§ **Tekst źródłowy**:

┄┄┄┄┄┄┄┄┄┄┄┄┄┄┄┄┄┄┄┄

12 marca 2010

Co jest Twoim celem życiowym?


Ale to był tylko film... To był film o prawdziwej miłości... Nie dało się nie płakać... Po prostu nie dało.

Romantyczka za mnie!

Marzę o idealnej miłości. Ale ideałów nie ma. Idealny jest tylko Szef... Tak! Szef każdego dnia uświadamia mnie jak bardzo mnie kocha! Ale mi jeszcze chodzi o taką miłość damsko-męską.

Hmm... „Ja nie wiem, co piję, lecz jeśli to miłość, to proszę mi dolać” :)

Oglądając ten, jakże piękny film („Szkoła uczuć”) zrodziła się jeszcze jedna myśl w mojej głowie. A raczej pytanie. Co jest moim celem w życiu? Co chcę w życiu osiągnąć? Hmm... Zbawienie – cel każdego chrześcijanina myślę. A tak poza tym, to chcę założyć szczęśliwa rodzinę, i się wykształcić. Zawsze mi się marzył tytuł inżyniera – zobaczymy, może kiedyś... :) Albo „może Bóg ma dla mnie większy plan, niż sama ja”?

┄┄┄┄┄┄┄┄┄┄┄┄┄┄┄┄┄┄┄┄

§ **Dostarczone dane**:
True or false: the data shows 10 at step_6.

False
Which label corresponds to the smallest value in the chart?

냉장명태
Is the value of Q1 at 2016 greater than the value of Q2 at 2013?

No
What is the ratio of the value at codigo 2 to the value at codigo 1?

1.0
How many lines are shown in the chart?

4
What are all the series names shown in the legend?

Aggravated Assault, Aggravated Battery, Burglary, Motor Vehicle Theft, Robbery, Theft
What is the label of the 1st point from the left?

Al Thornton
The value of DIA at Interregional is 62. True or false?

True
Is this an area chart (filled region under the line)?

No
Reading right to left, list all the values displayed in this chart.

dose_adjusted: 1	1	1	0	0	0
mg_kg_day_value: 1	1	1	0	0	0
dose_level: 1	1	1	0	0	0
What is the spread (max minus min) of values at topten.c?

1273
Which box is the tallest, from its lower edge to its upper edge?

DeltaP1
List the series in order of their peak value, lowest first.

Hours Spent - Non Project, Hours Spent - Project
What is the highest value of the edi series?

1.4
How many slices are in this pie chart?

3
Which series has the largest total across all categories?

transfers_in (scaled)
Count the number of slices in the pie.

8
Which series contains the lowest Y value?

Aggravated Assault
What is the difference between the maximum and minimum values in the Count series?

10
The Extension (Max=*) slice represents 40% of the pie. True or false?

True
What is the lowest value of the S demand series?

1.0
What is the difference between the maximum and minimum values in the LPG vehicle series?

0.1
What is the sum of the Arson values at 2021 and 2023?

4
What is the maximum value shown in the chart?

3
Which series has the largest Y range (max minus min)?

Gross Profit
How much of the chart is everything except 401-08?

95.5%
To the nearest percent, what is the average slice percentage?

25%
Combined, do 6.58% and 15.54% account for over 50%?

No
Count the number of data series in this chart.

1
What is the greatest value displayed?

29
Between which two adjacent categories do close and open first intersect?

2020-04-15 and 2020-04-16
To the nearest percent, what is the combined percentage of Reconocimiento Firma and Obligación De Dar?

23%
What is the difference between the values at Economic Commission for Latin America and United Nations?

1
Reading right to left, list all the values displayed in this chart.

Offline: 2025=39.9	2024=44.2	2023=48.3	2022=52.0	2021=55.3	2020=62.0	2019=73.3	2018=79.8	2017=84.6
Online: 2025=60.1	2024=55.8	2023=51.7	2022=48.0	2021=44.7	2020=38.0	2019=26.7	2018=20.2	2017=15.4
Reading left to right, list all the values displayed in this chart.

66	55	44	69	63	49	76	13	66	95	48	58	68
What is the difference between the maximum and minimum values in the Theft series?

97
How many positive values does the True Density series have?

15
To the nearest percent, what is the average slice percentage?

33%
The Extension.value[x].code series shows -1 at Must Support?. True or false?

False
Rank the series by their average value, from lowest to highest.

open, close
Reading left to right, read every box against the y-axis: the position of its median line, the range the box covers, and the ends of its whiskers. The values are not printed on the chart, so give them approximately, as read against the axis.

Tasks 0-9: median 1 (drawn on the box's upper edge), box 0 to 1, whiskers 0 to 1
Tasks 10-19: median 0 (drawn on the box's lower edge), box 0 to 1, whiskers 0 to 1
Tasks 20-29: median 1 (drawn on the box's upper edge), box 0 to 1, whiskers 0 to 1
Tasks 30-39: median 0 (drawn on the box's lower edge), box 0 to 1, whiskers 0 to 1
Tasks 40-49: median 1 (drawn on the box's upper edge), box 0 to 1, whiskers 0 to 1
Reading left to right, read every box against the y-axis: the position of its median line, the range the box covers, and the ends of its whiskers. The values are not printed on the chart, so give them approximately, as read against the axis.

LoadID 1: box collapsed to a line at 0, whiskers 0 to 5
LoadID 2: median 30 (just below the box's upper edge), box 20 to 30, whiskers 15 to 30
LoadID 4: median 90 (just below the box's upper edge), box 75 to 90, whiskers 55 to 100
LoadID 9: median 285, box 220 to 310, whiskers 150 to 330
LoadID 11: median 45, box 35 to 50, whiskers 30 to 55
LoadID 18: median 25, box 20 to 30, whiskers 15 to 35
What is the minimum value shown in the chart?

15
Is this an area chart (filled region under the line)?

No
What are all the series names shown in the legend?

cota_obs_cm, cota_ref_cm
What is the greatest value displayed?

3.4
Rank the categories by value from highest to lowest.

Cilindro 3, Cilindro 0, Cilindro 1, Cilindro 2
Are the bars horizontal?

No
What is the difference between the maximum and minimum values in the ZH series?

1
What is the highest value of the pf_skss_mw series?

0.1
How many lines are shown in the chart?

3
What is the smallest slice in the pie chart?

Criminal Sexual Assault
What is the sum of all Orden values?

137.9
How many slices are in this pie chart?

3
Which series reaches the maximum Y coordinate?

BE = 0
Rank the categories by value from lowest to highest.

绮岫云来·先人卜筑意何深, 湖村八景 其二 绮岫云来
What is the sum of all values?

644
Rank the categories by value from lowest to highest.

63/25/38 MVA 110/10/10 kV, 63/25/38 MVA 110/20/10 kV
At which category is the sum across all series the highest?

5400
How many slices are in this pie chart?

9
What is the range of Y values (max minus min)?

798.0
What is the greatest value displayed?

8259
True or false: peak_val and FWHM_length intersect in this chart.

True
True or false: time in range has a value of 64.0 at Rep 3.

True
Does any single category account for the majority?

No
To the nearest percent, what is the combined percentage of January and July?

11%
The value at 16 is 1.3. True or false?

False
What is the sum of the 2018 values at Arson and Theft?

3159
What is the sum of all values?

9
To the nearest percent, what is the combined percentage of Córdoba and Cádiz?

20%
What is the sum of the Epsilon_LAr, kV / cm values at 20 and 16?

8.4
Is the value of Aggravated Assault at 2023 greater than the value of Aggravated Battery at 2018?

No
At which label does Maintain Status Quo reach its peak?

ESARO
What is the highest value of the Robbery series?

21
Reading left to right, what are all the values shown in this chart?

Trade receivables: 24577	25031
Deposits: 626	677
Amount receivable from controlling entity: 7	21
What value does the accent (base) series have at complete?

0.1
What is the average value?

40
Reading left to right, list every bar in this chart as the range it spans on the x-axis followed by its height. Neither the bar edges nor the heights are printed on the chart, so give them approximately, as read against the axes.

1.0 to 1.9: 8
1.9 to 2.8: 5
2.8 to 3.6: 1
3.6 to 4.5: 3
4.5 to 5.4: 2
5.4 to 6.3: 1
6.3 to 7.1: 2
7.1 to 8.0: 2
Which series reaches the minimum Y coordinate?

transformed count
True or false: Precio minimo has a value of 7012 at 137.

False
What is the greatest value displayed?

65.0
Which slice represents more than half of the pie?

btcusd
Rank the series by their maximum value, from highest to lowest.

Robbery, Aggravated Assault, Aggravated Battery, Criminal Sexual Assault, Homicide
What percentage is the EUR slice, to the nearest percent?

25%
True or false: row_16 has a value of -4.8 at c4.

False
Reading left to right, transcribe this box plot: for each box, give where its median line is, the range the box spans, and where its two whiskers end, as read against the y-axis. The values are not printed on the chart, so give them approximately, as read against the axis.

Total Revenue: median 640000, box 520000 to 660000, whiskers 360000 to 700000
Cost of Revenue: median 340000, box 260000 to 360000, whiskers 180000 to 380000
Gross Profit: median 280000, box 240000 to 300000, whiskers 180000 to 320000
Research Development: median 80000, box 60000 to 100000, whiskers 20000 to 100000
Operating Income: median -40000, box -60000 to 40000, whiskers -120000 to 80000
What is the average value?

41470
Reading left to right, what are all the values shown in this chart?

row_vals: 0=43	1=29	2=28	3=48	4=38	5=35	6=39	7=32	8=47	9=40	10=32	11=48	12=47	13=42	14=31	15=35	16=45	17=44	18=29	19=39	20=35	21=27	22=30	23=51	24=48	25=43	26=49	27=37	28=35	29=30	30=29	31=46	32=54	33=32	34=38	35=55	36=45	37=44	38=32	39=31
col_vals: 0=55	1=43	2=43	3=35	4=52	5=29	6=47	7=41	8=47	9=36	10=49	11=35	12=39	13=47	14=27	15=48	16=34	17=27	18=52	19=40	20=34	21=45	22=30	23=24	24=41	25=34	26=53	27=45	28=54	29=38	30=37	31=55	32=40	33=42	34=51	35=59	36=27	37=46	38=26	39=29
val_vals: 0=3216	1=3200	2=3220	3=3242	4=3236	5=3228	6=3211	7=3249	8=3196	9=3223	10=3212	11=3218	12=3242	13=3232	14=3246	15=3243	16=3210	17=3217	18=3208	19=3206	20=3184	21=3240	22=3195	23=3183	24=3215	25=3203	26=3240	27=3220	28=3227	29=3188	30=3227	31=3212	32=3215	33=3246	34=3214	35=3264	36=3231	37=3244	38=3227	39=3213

┄┄┄┄┄┄┄┄┄┄┄┄┄┄┄┄┄┄┄┄

§ **Polecenia do wykonania**:
#1 Przetłumacz na język angielski zdanie z tekstu źródłowego: „Oglądając ten, jakże piękny film („Szkoła uczuć”) zrodziła się jeszcze jedna myśl w mojej głowie.”
#2 Odpowiedz na pytania na podstawie tekstu źródłowego.
(a) Jak brzmi tytuł filmu, o którym mowa w tekście?
(b) Co według tekstu jest celem każdego chrześcijanina?
(c) Jaki tytuł zawsze marzył się osobie piszącej?

§ **Rozwiązania**:
#1 While watching this truly beautiful film ("Szkoła uczuć"), another thought arose in my mind.

#2
(a) „Szkoła uczuć”.
(b) Zbawienie.
(c) Tytuł inżyniera.